In spring training in 2013, Maurer competed with Erasmo Ramírez, Jeremy Bonderman, and Blake Beavan for the final two spots in the Mariners' five-man starting rotation, behind Félix Hernández, Hisashi Iwakuma, and Joe Saunders. Allowing only two runs in 20 innings with 22 strikeouts and six walks in the Cactus League, Maurer made the Mariners' 25-man roster and rotation, skipping Triple-A. Maurer became the first member of the Mariners' 2008 draft class to reach the major leagues and the first starter to skip Triple-A and debut for the Mariners since John Cummings and Mike Hampton in 1993. He reached MLB before more heralded prospects, such as Walker, Hultzen, and James Paxton. In his major league debut on April 4, he allowed six runs in six innings to the Oakland Athletics, including on home runs by Yoenis Céspedes and Josh Reddick, in a loss. After a second poor performance, Maurer earned his first win in his third start, on April 14. In his rookie season, he went 5–8 with a 6.30 ERA, starting 14 of his 22 games with the Mariners. He had similar poor results in 2014, going 1–4 with a 4.65 ERA in 38 games, 7 of them starts.

===San Diego Padres===
On December 30, 2014, the Mariners traded Maurer to the San Diego Padres in exchange for Seth Smith. In the first half of the 2015 season, Maurer pitched to a 2.11 ERA. His performance diminished in the second half as he suffered from shoulder inflammation. Maurer's 2015 season ended with a 7–4 record and 3.00 ERA in 53 games.
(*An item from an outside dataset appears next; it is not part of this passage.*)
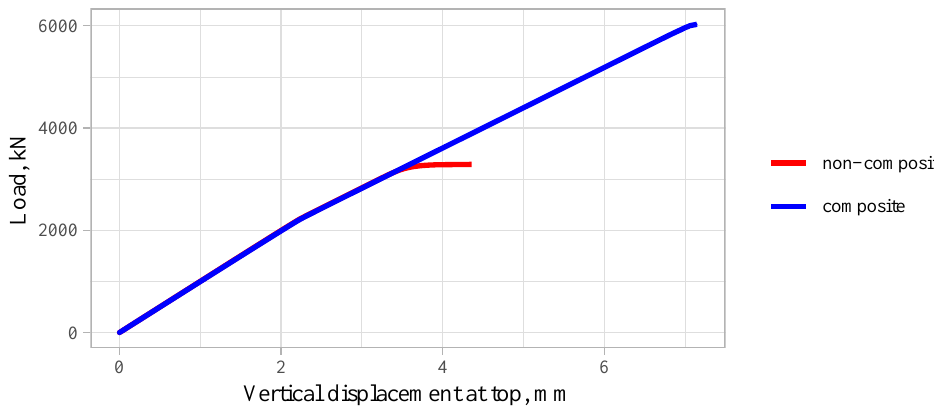
Figure 16. Load–displacement behaviour of the inner wall until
Maurer entered spring training in 2016 as a candidate for the starting rotation. The Padres opted to keep Maurer in the bullpen for the 2016 season. The Padres named Maurer their closer after the team traded away Fernando Rodney to the Miami Marlins on June 30, 2016. Maurer held the role for the rest of the season, saving 13 games. He entered 2017 as the incumbent closer for the Padres, saving20 games for the Padres despite having an ERA of 5.72 although his fielding independent pitching (FIP) had him with a 3.23 ERA. In his three seasons with the Padres, Maurer had an 8–13 record with 33 saves.

===Kansas City Royals===
On July 24, 2017, the Padres traded Maurer, Ryan Buchter, and Trevor Cahill to the Kansas City Royals for Matt Strahm, Travis Wood, and Esteury Ruiz. He was outrighted to the Triple-A Omaha Storm Chasers on May 3, 2018. In 37 games in 2018, Maurer registered an ERA of 7.76 in 31 1/3 innings. He became a free agent on November 2.

===Pittsburgh Pirates===
On January 30, 2019, Maurer signed a minor league contract with the Pittsburgh Pirates organization. In 8 games split between the Low-A West Virginia Black Bears and Triple-A Indianapolis Indians, he compiled a 3–0 record and 2.89 ERA with 13 strikeouts across 9 1/3 innings pitched. Maurer elected free agency following the season on November 4.

==Personal life==
Maurer is married. He has been described as a "laid back California surfer type".